Bei dieser Verbindungstechnik wird zunächst ein V-förmiges Substrat ausgewählt. Die Enden der beiden Lichtwellenleiter werden dann in der Nut aneinandergelegt. Sobald die Fasern in der Nut richtig ausgerichtet sind, werden sie mithilfe eines Klebstoffes oder eines Indexabgleich-Gels verbunden, was die Verbindung sichert.Das V-Substrat kann aus Kunststoff, Silizium, Keramik oder Metall bestehen.Die folgende Abbildung illustriert die V-Nut-Lichtwellenleiter-Verbindungstechnik:

Diese Technik verursacht jedoch höhere Faserverluste im Vergleich zur Fusionsverbindung. Diese Verluste hängen hauptsächlich von den Durchmessern des Kerns und der Mantelung sowie der Positionierung des Kerns relativ zum Zentrum ab.

Es ist zu beachten, dass die beiden Fasern keine kontinuierliche, glatte Verbindung bilden, wie bei der zuvor besprochenen Methode, und die Verbindung ist halb-permanent.

Elastische-Rohr-Verbindung

Diese Technik verwendet ein elastisches Rohr zur Faserverbindung, die hauptsächlich auf multimodale Lichtwellenleiter angewendet wird. Die Faserverluste hier sind fast vergleichbar mit denen der Fusionsverbindung, aber es werden weniger Geräte und technische Fähigkeiten benötigt als bei der Fusionsverbindung.Die folgende Abbildung illustriert die elastische-Rohr-Verbindungstechnik:

Das elastische Material ist in der Regel Gummi, das eine kleine Öffnung mit einem Durchmesser hat, der leicht kleiner als der der zu verbindenden Faser ist. Beide Faserenden werden abgeflacht, um eine einfache Einführung in das Rohr zu ermöglichen. Wenn eine Faser mit einem Durchmesser, der leicht größer als die Öffnung ist, eingeführt wird, übt das elastische Material symmetrische Kraft aus und dehnt sich aus, um die Faser aufzunehmen. Diese Symmetrie gewährleistet eine präzise Ausrichtung der beiden Fasern. Die Technik ermöglicht das Verbinden von Fasern unterschiedlicher Durchmesser, da die Fasern sich selbst entlang der Achse des Rohrs ausrichten.
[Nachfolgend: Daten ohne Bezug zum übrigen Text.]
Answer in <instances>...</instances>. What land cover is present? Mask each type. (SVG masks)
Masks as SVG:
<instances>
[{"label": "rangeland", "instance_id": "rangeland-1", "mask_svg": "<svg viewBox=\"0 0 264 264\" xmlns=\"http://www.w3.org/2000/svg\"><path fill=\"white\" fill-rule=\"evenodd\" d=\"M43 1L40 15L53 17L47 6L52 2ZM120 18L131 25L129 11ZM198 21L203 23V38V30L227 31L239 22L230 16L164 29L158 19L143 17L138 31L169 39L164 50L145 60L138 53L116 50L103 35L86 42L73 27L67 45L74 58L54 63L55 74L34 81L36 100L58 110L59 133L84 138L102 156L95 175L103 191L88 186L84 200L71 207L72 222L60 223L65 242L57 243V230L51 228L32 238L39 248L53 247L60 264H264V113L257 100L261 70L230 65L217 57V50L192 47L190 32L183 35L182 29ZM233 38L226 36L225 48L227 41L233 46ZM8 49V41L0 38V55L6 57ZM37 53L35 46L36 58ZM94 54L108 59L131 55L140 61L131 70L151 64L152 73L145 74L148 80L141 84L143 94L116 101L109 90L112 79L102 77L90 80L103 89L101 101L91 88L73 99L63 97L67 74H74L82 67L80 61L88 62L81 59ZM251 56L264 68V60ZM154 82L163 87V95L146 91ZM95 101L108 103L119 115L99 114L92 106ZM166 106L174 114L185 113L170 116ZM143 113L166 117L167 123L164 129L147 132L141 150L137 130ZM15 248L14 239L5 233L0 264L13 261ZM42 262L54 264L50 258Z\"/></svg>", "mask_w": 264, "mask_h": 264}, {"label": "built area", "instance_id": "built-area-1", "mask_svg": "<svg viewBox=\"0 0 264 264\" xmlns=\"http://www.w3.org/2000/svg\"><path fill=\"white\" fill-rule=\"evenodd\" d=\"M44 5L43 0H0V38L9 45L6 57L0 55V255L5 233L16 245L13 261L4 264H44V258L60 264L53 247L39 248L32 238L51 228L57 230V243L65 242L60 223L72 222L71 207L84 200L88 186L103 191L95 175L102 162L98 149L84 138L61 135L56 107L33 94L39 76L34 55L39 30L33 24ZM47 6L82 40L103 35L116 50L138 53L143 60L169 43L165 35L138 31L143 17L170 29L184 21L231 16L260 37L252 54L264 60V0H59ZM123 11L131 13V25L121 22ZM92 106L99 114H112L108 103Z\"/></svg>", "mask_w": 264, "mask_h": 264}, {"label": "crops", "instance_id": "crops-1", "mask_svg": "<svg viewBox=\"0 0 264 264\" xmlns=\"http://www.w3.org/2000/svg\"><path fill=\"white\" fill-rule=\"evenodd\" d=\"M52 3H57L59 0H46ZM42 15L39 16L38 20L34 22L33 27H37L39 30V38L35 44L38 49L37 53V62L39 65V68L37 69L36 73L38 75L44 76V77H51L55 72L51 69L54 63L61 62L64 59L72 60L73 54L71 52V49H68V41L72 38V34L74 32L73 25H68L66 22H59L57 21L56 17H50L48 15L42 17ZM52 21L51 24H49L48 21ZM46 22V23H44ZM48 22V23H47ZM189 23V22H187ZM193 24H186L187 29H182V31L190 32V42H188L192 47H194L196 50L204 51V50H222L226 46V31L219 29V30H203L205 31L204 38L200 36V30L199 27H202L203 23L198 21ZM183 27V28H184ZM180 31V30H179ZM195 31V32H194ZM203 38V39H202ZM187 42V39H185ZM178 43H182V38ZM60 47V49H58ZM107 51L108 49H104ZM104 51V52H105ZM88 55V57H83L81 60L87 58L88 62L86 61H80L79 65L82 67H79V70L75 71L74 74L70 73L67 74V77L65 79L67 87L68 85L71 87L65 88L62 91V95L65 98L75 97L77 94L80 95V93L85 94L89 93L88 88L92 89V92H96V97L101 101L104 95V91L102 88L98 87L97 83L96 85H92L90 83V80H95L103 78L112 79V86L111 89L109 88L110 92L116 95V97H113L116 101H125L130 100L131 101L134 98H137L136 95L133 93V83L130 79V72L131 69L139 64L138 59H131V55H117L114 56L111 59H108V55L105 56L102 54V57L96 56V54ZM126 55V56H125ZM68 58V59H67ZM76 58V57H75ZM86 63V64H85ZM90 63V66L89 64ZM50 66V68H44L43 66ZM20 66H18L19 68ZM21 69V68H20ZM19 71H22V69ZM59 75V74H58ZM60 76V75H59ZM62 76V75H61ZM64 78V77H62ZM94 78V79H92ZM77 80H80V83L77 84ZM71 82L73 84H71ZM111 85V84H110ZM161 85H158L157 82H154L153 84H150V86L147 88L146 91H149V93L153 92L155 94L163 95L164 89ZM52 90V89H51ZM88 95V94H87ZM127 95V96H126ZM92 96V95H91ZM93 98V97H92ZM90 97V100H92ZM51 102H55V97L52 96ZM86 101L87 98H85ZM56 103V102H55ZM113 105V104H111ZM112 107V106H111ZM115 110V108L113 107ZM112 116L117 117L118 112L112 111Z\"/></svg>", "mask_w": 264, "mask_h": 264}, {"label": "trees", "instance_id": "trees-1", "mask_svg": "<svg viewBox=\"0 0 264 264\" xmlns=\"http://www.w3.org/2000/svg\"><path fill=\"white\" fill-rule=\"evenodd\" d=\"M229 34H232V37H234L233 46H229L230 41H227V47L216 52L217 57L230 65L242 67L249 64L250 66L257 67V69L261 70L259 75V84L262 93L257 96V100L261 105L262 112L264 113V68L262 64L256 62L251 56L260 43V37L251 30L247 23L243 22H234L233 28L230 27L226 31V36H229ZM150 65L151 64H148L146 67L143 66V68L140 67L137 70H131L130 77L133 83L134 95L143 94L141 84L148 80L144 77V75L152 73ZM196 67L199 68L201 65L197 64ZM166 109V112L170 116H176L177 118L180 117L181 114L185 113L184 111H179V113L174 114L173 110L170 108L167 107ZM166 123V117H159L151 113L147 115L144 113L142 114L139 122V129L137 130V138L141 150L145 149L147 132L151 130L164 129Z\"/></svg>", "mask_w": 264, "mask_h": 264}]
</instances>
Vorteile der Lichtwellenleiterverbindung

  • Ermöglicht die langstreckige Übertragung optischer Signale.

  • Minimiert Reflexionen während der Signalübertragung.

  • Bietet nahezu dauerhafte Faserverbindungen.

Nachteile der Lichtwellenleiterverbindung

  • Faserverluste können gelegentlich über tragbare Grenzwerte hinausgehen.

  • Erhöht die Gesamtkosten von Lichtwellenleiterkommunikationssystemen.

  • Die Verbindung ergibt permanente oder halb-permanente Verbindungen. Für temporäre Verbindungen werden Lichtwellenleiter-Steckverbinder verwendet, um zwei Fasern vorübergehend zu verbinden.